# [TASK TO CARRY OUT]
I would like the lines below, from the one with "policije Veselin Milić podneo je krivičnu" through the one with "Povrat i refundiranje", copied exactly and without any pictures.

++++ INPUT DATA ++++

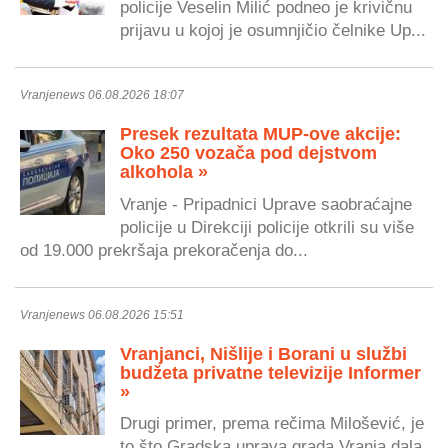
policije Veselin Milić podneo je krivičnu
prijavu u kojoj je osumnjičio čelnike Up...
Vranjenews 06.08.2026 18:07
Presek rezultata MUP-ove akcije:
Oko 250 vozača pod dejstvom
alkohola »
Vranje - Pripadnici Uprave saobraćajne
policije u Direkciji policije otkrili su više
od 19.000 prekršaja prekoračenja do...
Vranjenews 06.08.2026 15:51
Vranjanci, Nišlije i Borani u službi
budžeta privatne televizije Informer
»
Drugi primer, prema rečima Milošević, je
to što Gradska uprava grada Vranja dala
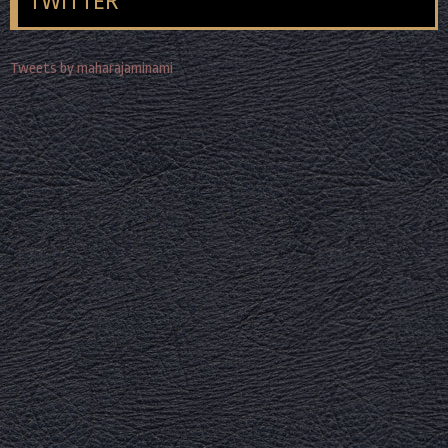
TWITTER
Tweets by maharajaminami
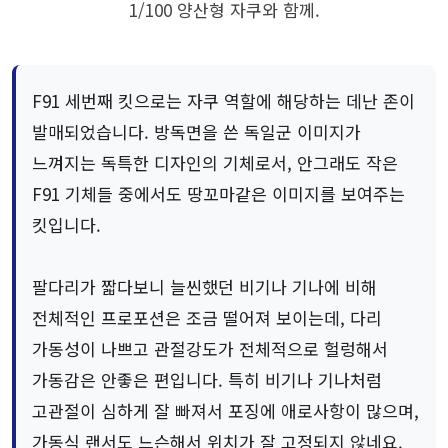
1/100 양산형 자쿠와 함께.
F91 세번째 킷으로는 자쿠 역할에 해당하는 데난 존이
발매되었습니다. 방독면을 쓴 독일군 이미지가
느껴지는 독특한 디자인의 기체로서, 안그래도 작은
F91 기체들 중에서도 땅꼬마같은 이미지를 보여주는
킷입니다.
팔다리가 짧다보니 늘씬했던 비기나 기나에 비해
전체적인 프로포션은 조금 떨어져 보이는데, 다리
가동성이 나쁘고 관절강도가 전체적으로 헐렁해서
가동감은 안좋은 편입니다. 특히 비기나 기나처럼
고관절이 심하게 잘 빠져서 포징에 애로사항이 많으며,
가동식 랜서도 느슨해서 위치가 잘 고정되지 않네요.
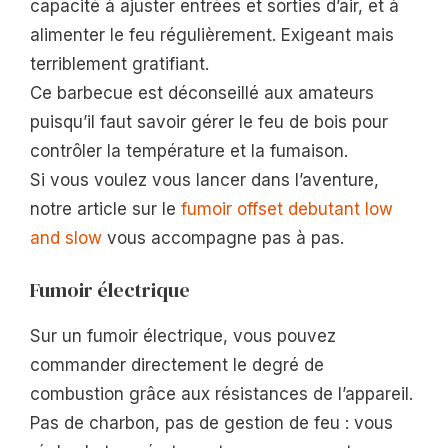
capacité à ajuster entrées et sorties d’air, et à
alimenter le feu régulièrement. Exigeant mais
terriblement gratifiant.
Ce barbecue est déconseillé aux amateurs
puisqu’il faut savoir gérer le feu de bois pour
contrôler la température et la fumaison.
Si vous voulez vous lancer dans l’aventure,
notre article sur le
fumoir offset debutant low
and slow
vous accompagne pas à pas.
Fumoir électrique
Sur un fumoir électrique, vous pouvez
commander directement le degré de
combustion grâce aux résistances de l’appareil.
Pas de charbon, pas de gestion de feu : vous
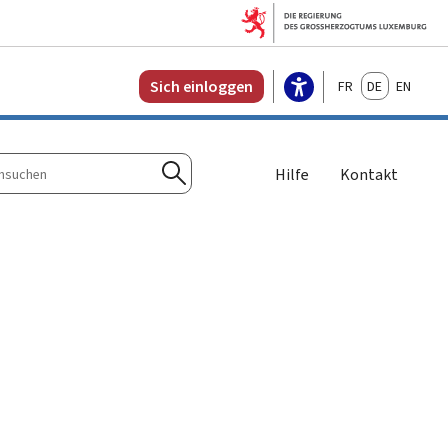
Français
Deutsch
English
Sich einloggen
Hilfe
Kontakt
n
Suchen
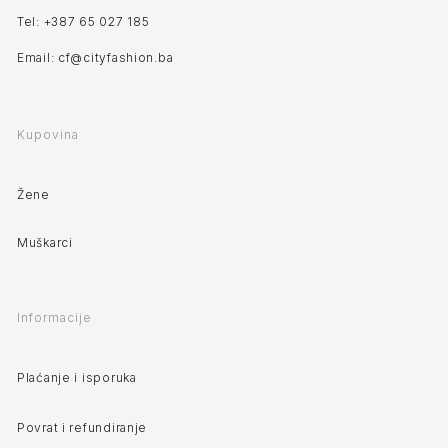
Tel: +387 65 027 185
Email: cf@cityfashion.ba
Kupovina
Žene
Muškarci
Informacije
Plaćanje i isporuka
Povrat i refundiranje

++++
++++ INPUT DATA ++++

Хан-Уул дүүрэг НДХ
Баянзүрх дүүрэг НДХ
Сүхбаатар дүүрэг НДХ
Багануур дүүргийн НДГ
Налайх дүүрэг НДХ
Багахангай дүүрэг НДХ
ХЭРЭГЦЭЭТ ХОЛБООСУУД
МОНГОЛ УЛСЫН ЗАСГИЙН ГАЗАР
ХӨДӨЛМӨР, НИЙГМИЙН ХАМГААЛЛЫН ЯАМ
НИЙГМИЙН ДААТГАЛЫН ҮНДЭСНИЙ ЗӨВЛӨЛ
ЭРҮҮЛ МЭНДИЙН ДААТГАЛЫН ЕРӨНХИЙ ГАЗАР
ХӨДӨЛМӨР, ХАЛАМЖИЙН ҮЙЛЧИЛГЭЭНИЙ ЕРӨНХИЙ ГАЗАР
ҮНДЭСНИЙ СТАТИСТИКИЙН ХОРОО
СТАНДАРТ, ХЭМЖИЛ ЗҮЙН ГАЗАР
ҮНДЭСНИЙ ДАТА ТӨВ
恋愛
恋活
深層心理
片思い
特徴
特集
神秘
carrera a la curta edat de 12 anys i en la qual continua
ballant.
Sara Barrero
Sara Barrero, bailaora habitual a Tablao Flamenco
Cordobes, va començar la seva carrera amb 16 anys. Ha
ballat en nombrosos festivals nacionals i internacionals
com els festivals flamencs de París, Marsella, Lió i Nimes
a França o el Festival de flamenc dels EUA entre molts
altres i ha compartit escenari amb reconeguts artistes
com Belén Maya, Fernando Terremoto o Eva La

++++
++++ INPUT DATA ++++

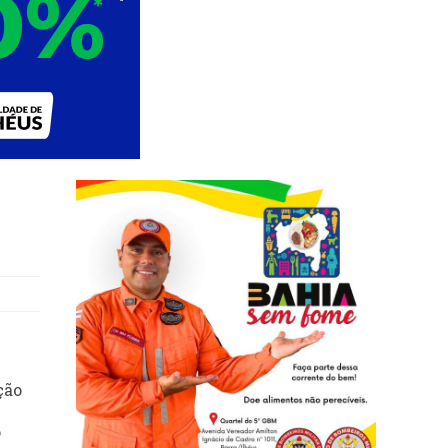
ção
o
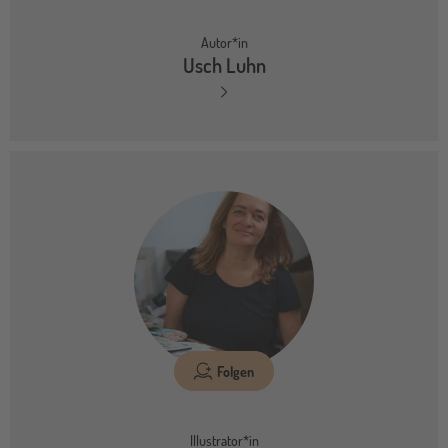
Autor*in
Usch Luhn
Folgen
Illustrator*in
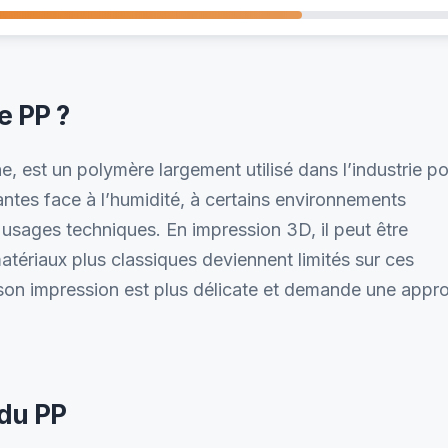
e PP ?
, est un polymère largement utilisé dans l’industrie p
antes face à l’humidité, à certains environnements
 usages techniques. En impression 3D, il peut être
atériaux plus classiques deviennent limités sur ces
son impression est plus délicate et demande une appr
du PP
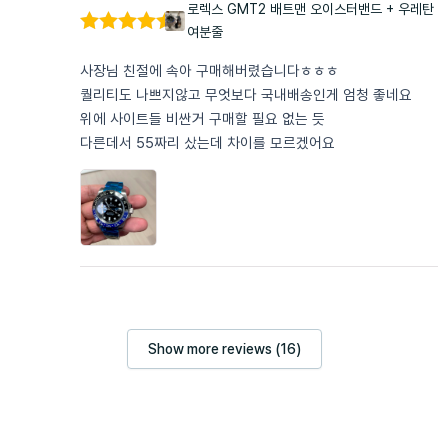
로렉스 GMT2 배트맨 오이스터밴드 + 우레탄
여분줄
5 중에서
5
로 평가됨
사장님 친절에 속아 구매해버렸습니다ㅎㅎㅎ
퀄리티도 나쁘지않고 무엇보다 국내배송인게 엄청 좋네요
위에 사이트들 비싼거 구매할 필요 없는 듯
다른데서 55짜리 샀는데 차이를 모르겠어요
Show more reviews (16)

++++

# [ANSWER AREA]
policije Veselin Milić podneo je krivičnu
prijavu u kojoj je osumnjičio čelnike Up...
Vranjenews 06.08.2026 18:07
Presek rezultata MUP-ove akcije:
Oko 250 vozača pod dejstvom
alkohola »
Vranje - Pripadnici Uprave saobraćajne
policije u Direkciji policije otkrili su više
od 19.000 prekršaja prekoračenja do...
Vranjenews 06.08.2026 15:51
Vranjanci, Nišlije i Borani u službi
budžeta privatne televizije Informer
»
Drugi primer, prema rečima Milošević, je
to što Gradska uprava grada Vranja dala
TWITTER
Tweets by maharajaminami
1/100 양산형 자쿠와 함께.
F91 세번째 킷으로는 자쿠 역할에 해당하는 데난 존이
발매되었습니다. 방독면을 쓴 독일군 이미지가
느껴지는 독특한 디자인의 기체로서, 안그래도 작은
F91 기체들 중에서도 땅꼬마같은 이미지를 보여주는
킷입니다.
팔다리가 짧다보니 늘씬했던 비기나 기나에 비해
전체적인 프로포션은 조금 떨어져 보이는데, 다리
가동성이 나쁘고 관절강도가 전체적으로 헐렁해서
가동감은 안좋은 편입니다. 특히 비기나 기나처럼
고관절이 심하게 잘 빠져서 포징에 애로사항이 많으며,
가동식 랜서도 느슨해서 위치가 잘 고정되지 않네요.
capacité à ajuster entrées et sorties d’air, et à
alimenter le feu régulièrement. Exigeant mais
terriblement gratifiant.
Ce barbecue est déconseillé aux amateurs
puisqu’il faut savoir gérer le feu de bois pour
contrôler la température et la fumaison.
Si vous voulez vous lancer dans l’aventure,
notre article sur le
fumoir offset debutant low
and slow
vous accompagne pas à pas.
Fumoir électrique
Sur un fumoir électrique, vous pouvez
commander directement le degré de
combustion grâce aux résistances de l’appareil.
Pas de charbon, pas de gestion de feu : vous
Français
Deutsch
English
Sich einloggen
Hilfe
Kontakt
n
Suchen
Tel: +387 65 027 185
Email: cf@cityfashion.ba
Kupovina
Žene
Muškarci
Informacije
Plaćanje i isporuka
Povrat i refundiranje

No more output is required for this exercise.